Ni siquiera me sirvió de ayuda sentarme a la mesa del comedor y poner por escrito aquellas preguntas en un bloc, aunque me permitió estudiar todo aquel material con mayor sosiego. Al final, dejé los cuadernos a un lado para ver si en el archivador había alguna cosa más. Un sobre contenía los documentos de inmigración y nacionalización de Ulrich, empezando por el permiso para desembarcar, fechado el 17 de junio de 1947, en Baltimore, con su hijo Paul Hoffman, nacido el 29 de marzo de 1941 en Viena. Paul había tachado aquello con una cruz y, al margen, había puesto Paul Radbuka, al que raptó en Inglaterra. En los documentos también constaba el nombre del barco holandés en el que habían llegado, un certificado de que Ulrich no era nazi, los permisos de residencia, con sus renovaciones a intervalos regulares, y los papeles de la obtención de la ciudadanía, otorgada en 1971. En ellos Paul había garabateado Criminal de guerra nazi: revocar y deportar por crímenes contra la humanidad.
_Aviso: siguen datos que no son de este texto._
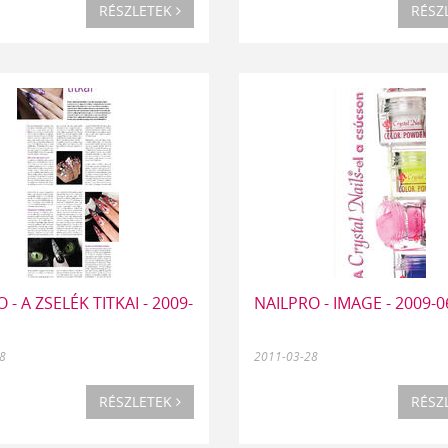
RÉSZLETEK
RÉSZ
 - A ZSELÉK TITKAI - 2009-
NAILPRO - IMAGE - 2009-0
8
2011-03-28
RÉSZLETEK
RÉSZ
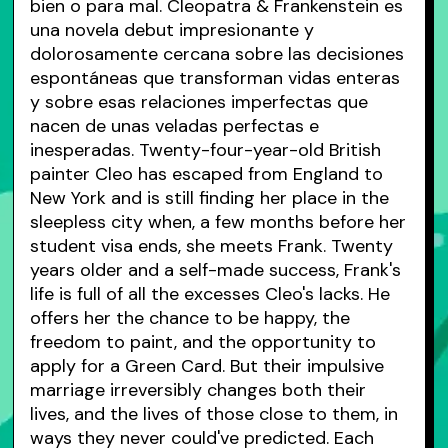
bien o para mal. Cleopatra & Frankenstein es
una novela debut impresionante y
dolorosamente cercana sobre las decisiones
espontáneas que transforman vidas enteras
y sobre esas relaciones imperfectas que
nacen de unas veladas perfectas e
inesperadas. Twenty-four-year-old British
painter Cleo has escaped from England to
New York and is still finding her place in the
sleepless city when, a few months before her
student visa ends, she meets Frank. Twenty
years older and a self-made success, Frank's
life is full of all the excesses Cleo's lacks. He
offers her the chance to be happy, the
freedom to paint, and the opportunity to
apply for a Green Card. But their impulsive
marriage irreversibly changes both their
lives, and the lives of those close to them, in
ways they never could've predicted. Each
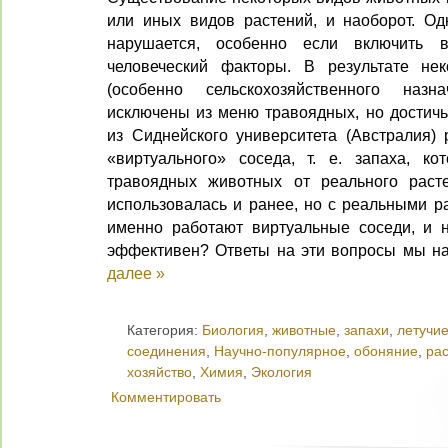
или иных видов растений, и наоборот. Од
нарушается, особенно если включить 
человеческий факторы. В результате не
(особенно сельскохозяйственного наз
исключены из меню травоядных, но достичь
из Сиднейского университета (Австралия) 
«виртуального» соседа, т. е. запаха, к
травоядных животных от реального расте
использовалась и ранее, но с реальными р
именно работают виртуальные соседи, и 
эффективен? Ответы на эти вопросы мы на
далее »
Категория:
Биология
,
животные
,
запахи
,
летучие
соединения
,
Научно-популярное
,
обоняние
,
ра
хозяйство
,
Химия
,
Экология
Комментировать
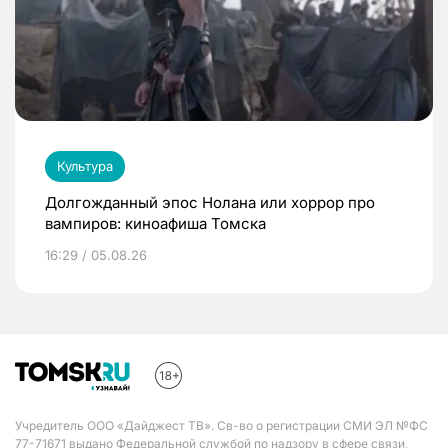
Культура
Долгожданный эпос Нолана или хоррор про
вампиров: киноафиша Томска
16:29 / 05.08.26
Учредитель ООО «Дайджест ТВ». Св-во о регистрации СМИ ЭЛ №ФС
77-71671 выдано Федеральной службой по надзору в сфере связи,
Por la televisión Paul había dicho que Ulrich quería un niño judío para conseguir entrar en los Estados Unidos, sin embargo allí, en los documentos, no había ninguna referencia a la religión de Paul ni a la de Ulrich.
Mi cerebro trabajaría mejor si descansase un poco. El día se me había hecho muy largo después del trance de encontrarme a Paul herido y descubrir su desconcertante refugio. Pensé de nuevo en él como cuando era un niño, encerrado y aterrorizado dentro de aquel vestidor, y en su forma de venganza, tan débil como si todavía siguiese siendo un niño.